Quantifying privacy: challenges, pitfalls, and ways forward
Many privacy metrics have been proposed in the last two decades to measure how much privacy users would enjoy if different privacy protections were built into modern technologies.
In this talk, I will explore what makes it difficult to measure privacy and analyze whether existing privacy metrics are good at measuring privacy accurately and consistently (not all of them are). I will then show how metrics suites – weighted combinations of different privacy metrics – can make privacy measurement stronger and more consistent.
Finally, I will discuss how measuring user privacy on the web is different from measuring the privacy gain offered by privacy protections. As an example, I will show the research methods and metrics that can be used to measure how much privacy is promised to users in privacy policies.
Prof. Isabel Wagner
Associate Professor in Computer Science (Cybersecurity)

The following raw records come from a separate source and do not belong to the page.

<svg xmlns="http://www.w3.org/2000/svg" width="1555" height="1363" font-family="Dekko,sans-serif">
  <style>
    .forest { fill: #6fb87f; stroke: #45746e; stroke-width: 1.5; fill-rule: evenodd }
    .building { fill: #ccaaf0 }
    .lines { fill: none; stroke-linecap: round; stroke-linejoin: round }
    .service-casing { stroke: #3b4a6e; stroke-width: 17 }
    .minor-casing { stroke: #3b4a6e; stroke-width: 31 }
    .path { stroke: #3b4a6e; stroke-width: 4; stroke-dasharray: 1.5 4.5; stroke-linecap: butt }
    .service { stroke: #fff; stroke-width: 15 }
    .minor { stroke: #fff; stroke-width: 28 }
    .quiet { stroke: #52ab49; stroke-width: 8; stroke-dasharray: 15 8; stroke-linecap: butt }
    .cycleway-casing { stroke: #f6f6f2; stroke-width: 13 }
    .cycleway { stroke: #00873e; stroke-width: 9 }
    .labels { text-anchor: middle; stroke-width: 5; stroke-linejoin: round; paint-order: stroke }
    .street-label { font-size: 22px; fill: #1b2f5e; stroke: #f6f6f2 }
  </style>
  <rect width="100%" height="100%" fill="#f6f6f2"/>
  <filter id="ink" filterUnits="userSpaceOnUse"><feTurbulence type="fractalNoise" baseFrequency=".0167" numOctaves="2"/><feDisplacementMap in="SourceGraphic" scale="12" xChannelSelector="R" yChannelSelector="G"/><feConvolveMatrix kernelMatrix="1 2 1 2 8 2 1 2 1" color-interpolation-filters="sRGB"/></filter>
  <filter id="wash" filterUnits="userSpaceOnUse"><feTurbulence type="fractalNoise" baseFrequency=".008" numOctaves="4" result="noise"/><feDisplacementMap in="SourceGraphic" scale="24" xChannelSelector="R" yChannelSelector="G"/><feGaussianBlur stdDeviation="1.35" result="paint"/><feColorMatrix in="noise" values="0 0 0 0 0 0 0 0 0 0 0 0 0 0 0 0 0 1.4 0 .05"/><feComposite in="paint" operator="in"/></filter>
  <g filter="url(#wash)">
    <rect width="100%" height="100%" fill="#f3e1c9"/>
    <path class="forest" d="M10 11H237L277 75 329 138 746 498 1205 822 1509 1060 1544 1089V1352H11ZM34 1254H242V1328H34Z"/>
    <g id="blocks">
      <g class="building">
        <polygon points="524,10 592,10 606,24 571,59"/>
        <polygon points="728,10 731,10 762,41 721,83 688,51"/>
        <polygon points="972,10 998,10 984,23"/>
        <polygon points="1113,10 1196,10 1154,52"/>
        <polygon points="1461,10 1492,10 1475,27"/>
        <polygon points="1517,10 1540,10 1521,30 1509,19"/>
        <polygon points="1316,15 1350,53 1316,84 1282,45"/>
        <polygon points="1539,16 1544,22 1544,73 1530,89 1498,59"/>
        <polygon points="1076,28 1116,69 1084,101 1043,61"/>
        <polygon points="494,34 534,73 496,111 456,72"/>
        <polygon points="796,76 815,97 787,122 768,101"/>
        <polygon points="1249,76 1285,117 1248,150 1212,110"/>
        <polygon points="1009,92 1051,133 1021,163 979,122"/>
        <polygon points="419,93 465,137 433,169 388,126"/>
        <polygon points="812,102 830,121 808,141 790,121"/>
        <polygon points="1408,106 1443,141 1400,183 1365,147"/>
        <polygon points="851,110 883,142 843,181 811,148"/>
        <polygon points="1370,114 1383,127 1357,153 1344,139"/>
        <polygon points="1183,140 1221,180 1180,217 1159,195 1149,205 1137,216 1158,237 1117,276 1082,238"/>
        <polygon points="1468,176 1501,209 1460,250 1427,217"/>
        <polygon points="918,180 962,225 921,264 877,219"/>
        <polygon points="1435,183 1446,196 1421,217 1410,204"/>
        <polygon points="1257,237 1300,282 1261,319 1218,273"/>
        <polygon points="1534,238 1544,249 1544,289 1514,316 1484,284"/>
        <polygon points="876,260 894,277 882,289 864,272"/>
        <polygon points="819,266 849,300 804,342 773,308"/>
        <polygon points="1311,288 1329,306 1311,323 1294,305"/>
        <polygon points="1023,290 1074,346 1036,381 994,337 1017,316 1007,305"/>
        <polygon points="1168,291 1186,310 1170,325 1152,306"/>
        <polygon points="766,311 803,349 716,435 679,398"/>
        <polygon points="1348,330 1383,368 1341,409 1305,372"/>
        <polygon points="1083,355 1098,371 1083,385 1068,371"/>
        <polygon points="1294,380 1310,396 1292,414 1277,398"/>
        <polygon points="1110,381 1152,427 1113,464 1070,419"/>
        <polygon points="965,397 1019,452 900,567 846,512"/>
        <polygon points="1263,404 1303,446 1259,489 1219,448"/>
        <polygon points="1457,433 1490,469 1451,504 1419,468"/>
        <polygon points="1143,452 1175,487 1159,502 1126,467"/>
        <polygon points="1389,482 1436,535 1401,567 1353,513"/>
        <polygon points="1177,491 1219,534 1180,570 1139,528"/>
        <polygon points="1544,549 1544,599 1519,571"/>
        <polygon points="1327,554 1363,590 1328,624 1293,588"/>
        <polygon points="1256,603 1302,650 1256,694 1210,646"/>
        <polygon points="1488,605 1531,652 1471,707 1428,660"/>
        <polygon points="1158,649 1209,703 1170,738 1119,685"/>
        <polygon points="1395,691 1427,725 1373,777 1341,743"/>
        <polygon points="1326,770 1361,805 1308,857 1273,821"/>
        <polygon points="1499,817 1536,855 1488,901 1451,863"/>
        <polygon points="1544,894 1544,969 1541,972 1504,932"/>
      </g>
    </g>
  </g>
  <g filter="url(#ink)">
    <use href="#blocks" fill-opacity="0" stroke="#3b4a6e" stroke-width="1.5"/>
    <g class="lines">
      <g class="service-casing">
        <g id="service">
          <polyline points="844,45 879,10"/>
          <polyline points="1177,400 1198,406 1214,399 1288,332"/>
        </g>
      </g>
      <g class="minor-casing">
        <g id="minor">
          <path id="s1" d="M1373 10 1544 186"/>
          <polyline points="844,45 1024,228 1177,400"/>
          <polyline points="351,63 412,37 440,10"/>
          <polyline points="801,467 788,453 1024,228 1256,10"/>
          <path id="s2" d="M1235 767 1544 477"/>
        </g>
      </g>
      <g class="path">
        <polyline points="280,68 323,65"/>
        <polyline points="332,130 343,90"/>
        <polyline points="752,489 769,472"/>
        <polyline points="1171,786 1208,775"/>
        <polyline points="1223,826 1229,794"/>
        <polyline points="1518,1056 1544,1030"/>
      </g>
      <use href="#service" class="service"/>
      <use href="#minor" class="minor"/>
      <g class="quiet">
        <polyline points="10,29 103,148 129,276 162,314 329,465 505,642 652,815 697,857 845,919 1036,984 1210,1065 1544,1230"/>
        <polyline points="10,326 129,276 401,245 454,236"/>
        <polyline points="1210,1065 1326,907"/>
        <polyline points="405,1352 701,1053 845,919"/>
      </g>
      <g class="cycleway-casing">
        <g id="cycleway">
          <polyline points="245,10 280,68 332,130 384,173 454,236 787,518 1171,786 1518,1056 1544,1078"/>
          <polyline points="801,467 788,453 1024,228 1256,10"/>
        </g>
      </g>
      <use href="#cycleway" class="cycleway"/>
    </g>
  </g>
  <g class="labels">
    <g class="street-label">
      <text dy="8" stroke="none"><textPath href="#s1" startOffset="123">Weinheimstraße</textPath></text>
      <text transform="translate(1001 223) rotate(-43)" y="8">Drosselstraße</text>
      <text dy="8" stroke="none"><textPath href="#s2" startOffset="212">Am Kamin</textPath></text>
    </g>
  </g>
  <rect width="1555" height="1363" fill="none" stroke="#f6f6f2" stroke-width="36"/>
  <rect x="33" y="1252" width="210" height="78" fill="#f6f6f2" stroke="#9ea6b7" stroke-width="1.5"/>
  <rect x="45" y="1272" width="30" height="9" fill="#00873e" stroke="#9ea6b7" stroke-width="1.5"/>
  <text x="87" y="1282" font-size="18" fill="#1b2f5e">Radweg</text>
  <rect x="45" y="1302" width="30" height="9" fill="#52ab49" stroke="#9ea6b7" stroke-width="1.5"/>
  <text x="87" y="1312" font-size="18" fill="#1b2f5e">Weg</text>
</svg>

De Montfort University, UK
Isabel Wagner is an Associate Professor in Computer Science with De Montfort University. Her research interests are in privacy and transparency, particularly metrics to quantify the effectiveness of privacy protections, privacy-enhancing technologies in smart cities, and web measurement to create transparency for corporate surveillance systems. Her new book “Auditing Corporate Surveillance Systems: Research Methods for Greater Transparency” has been published by Cambridge University Press in 2022. She is a senior member of ACM and IEEE.